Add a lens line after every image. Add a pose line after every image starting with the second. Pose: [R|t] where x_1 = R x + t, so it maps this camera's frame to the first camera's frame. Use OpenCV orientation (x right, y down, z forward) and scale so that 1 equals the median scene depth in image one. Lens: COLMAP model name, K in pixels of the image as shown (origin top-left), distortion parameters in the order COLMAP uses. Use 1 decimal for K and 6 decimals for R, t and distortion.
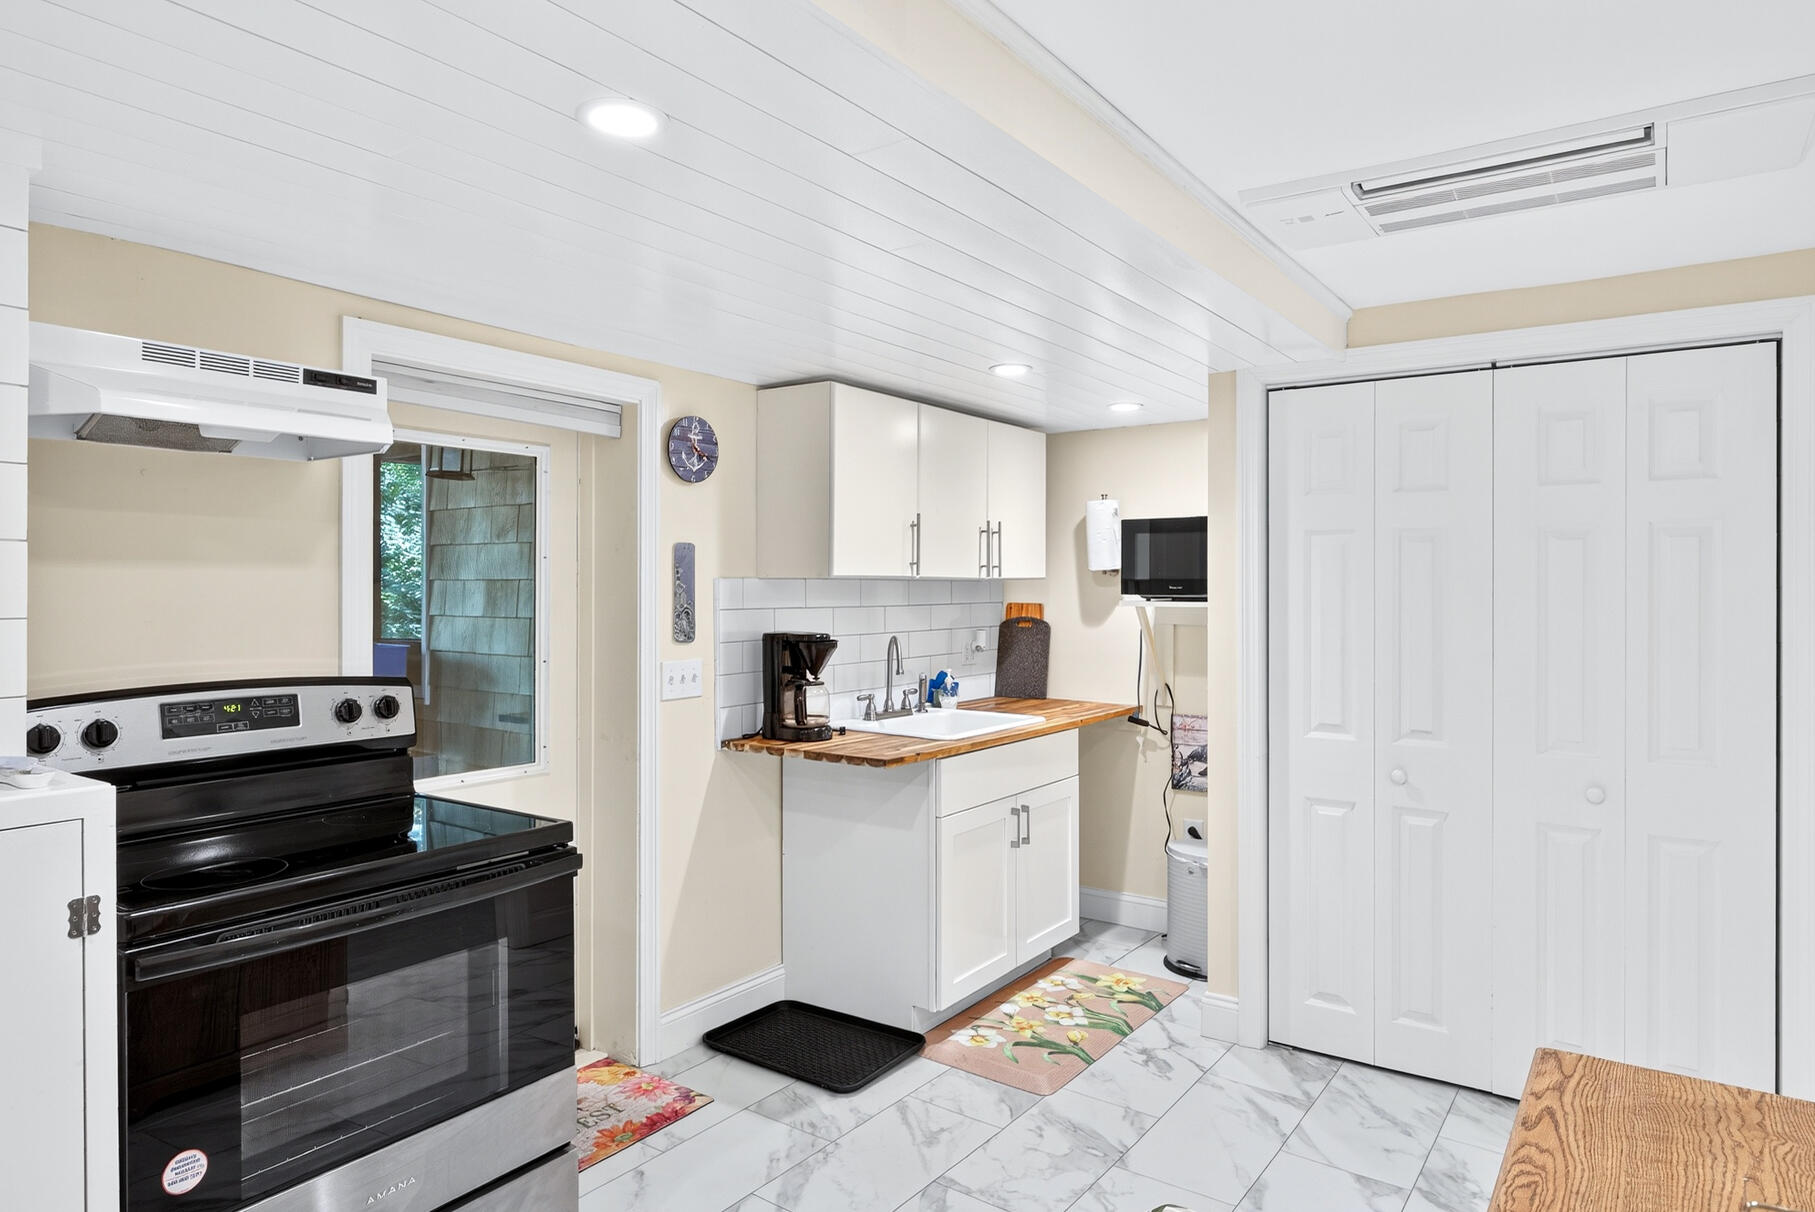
lens RADIAL K [[1089.2, 0, 918.1], [0, 1089.2, 584.3], [0, 0, 1]] dist [-0.004293, -0.004489]
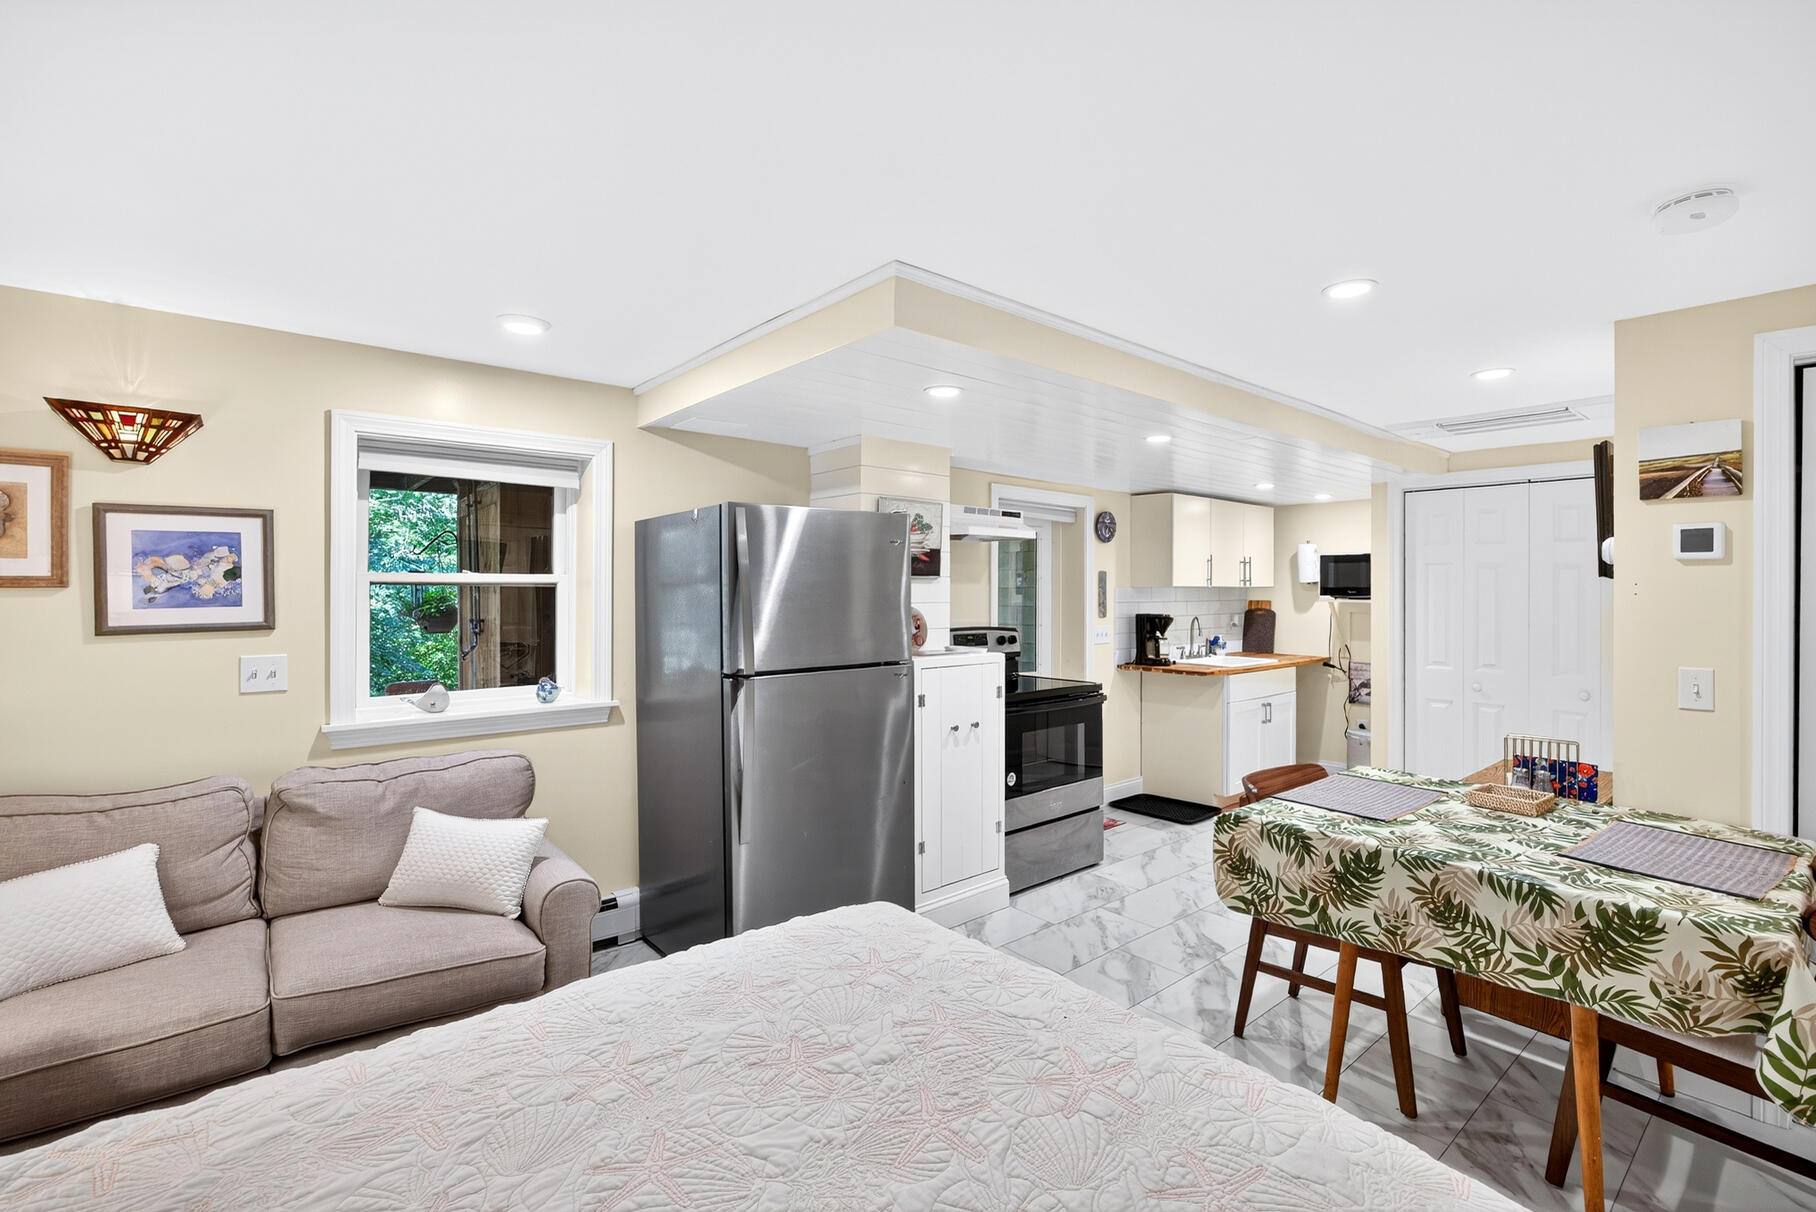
lens RADIAL K [[798.8, 0, 933.1], [0, 798.8, 596.1], [0, 0, 1]] dist [-0.014887, 0.001622]
pose [[0.970599, 0.000120, -0.240702, -0.159325], [0.001981, 0.999962, 0.008489, -0.002866], [0.240694, -0.008716, 0.970562, -0.596338]]
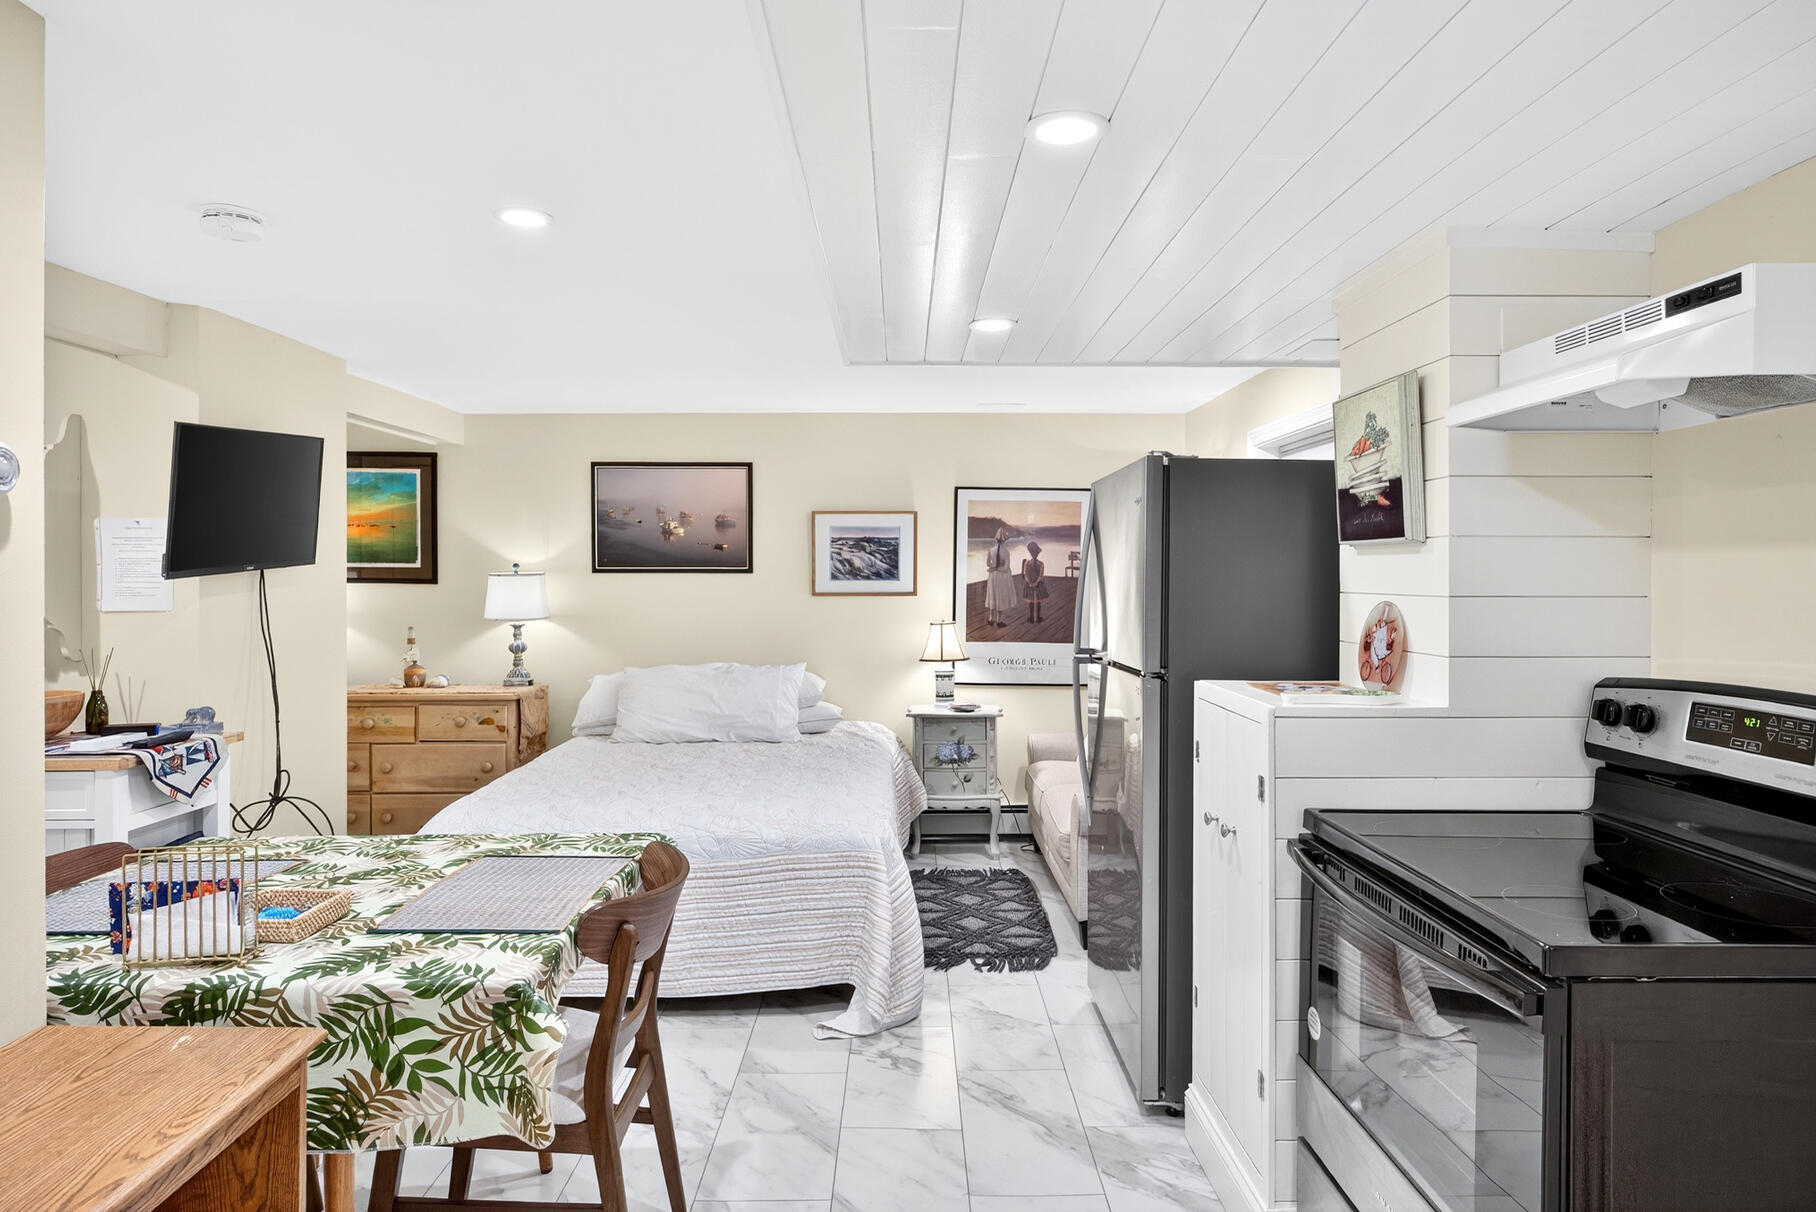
lens RADIAL K [[1089.8, 0, 919.3], [0, 1089.8, 572.6], [0, 0, 1]] dist [-0.004293, -0.004489]
pose [[-0.811707, -0.003223, -0.584056, 0.218028], [-0.000638, 0.999989, -0.004632, 0.004631], [0.584064, -0.003387, -0.811700, 0.830191]]
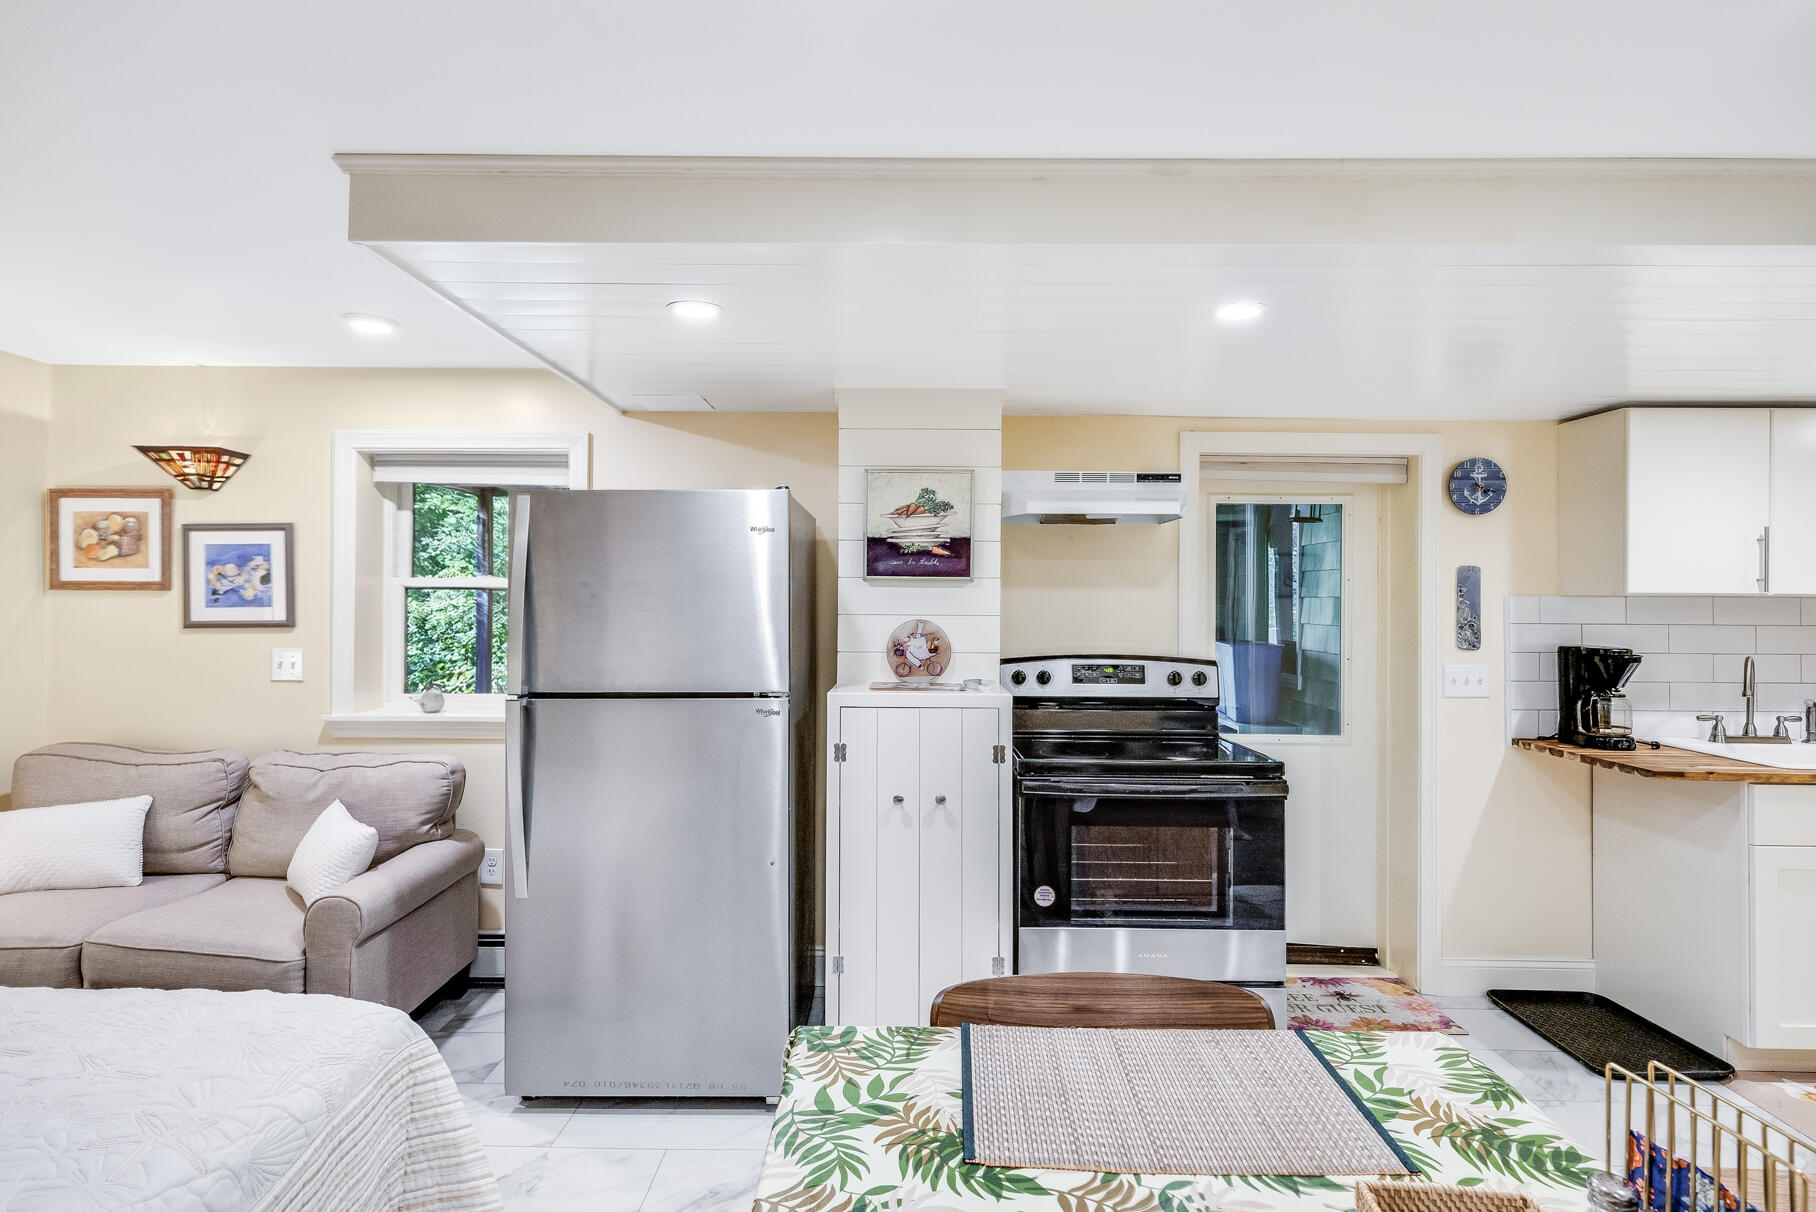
lens RADIAL K [[959.6, 0, 904.9], [0, 959.6, 594.4], [0, 0, 1]] dist [0.017349, -0.002567]
pose [[0.581163, -0.002232, -0.813784, 0.281496], [-0.004079, 0.999976, -0.005656, 0.001176], [0.813777, 0.006607, 0.581140, -0.108025]]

# Aim of the exercise
Omit all pictures while transcribing the entries verbatim.

# Answer to the problem
Add a lens line after every image. Add a pose line after every image starting with the second. Pose: [R|t] where x_1 = R x + t, so it maps this camera's frame to the first camera's frame. Use OpenCV orientation (x right, y down, z forward) and scale so that 1 equals the median scene depth in image one. Lens: COLMAP model name, K in pixels of the image as shown (origin top-left), distortion parameters in the order COLMAP uses. Use 1 decimal for K and 6 decimals for R, t and distortion.
lens RADIAL K [[1089.2, 0, 918.1], [0, 1089.2, 584.3], [0, 0, 1]] dist [-0.004293, -0.004489]
lens RADIAL K [[798.8, 0, 933.1], [0, 798.8, 596.1], [0, 0, 1]] dist [-0.014887, 0.001622]
pose [[0.970599, 0.000120, -0.240702, -0.159325], [0.001981, 0.999962, 0.008489, -0.002866], [0.240694, -0.008716, 0.970562, -0.596338]]
lens RADIAL K [[1089.8, 0, 919.3], [0, 1089.8, 572.6], [0, 0, 1]] dist [-0.004293, -0.004489]
pose [[-0.811707, -0.003223, -0.584056, 0.218028], [-0.000638, 0.999989, -0.004632, 0.004631], [0.584064, -0.003387, -0.811700, 0.830191]]
lens RADIAL K [[959.6, 0, 904.9], [0, 959.6, 594.4], [0, 0, 1]] dist [0.017349, -0.002567]
pose [[0.581163, -0.002232, -0.813784, 0.281496], [-0.004079, 0.999976, -0.005656, 0.001176], [0.813777, 0.006607, 0.581140, -0.108025]]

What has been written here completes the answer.